- EXTRACT TO READ
┄┄┄┄┄┄┄┄┄┄┄┄┄┄┄┄┄┄┄┄
Having said all that, there is a part of me that wonders how much further along I might be if I just worked and did not spend any time trying to organize/reorganize/prioritize.
—Ken
Posted by Dr Andus
May 22, 2014 at 10:14 AM
Ken wrote:
>And the part that is truly frustrating to me, and I am sure many here
>can relate to, is that while I understand how many of these task
>managers work in theory, I find many of them hard to actually use on a
>daily basis.
>Having said all that, there is a part of me that wonders how much
>further along I might be if I just worked and did not spend any time
>trying to organize/reorganize/prioritize.
I think part of the difficulty is that planning affects multiple overlapping temporal planes (and not many tools can handle that, if any). There is the long-term time scale of a project that can take several years (e.g. writing/planning a book). Then there are the smaller, intermediate phases (writing/planning the chapters), and then the actual writing, which continues to be a simultaneous planning, as one constantly needs to revise the plan, break it down into smaller parts, abandon or merge sections etc.
┄┄┄┄┄┄┄┄┄┄┄┄┄┄┄┄┄┄┄┄
- LISTED ENTRIES
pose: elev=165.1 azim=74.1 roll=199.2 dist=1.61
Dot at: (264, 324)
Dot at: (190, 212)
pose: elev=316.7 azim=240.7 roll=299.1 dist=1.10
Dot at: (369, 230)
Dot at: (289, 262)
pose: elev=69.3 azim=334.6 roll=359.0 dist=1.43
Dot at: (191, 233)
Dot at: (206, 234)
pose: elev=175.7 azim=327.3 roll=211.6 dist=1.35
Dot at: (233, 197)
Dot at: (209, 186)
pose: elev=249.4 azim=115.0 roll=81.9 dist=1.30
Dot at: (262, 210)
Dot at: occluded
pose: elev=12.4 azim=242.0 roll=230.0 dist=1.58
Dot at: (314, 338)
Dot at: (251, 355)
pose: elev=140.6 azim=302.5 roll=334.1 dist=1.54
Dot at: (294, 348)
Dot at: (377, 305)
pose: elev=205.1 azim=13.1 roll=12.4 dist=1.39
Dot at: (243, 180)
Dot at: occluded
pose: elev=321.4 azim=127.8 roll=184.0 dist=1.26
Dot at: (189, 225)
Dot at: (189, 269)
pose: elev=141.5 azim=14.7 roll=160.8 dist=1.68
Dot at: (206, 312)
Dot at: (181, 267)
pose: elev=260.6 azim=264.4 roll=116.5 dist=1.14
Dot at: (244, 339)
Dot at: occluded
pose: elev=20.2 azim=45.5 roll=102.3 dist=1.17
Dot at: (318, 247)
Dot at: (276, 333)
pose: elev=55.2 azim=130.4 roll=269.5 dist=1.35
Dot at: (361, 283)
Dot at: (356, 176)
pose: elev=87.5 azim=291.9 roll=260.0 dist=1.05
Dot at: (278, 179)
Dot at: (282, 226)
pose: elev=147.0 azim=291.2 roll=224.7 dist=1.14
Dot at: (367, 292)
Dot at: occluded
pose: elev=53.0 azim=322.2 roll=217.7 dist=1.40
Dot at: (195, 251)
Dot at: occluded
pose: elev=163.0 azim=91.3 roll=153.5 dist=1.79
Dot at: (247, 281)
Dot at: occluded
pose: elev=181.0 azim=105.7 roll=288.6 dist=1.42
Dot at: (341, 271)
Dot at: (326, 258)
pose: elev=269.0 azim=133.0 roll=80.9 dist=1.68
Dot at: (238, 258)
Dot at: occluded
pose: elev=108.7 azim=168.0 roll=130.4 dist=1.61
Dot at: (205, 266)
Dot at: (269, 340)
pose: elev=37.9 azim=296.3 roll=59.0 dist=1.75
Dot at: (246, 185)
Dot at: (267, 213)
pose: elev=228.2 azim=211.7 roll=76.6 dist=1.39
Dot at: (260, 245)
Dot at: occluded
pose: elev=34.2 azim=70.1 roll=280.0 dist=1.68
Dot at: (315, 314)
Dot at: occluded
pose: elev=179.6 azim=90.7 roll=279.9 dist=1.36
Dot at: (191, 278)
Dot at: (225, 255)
┄┄┄┄┄┄┄┄┄┄┄┄┄┄┄┄┄┄┄┄
- WORK REQUEST A
Answer these questions about the forum excerpt:
(i) On what date and at what time was Dr Andus's post made?
(ii) In the quoted passage, what does Ken say he finds many task managers hard to do?
(iii) What example does Dr Andus give of a project that can take several years?
- WORK REQUEST B
Reproduce the stretch of the forum excerpt from "I think part" through "merge sections etc.", word for word.

- EXERCISE RESULT A
(i) May 22, 2014 at 10:14 AM
(ii) Actually use them on a daily basis
(iii) Writing/planning a book

- EXERCISE RESULT B
I think part of the difficulty is that planning affects multiple overlapping temporal planes (and not many tools can handle that, if any). There is the long-term time scale of a project that can take several years (e.g. writing/planning a book). Then there are the smaller, intermediate phases (writing/planning the chapters), and then the actual writing, which continues to be a simultaneous planning, as one constantly needs to revise the plan, break it down into smaller parts, abandon or merge sections etc.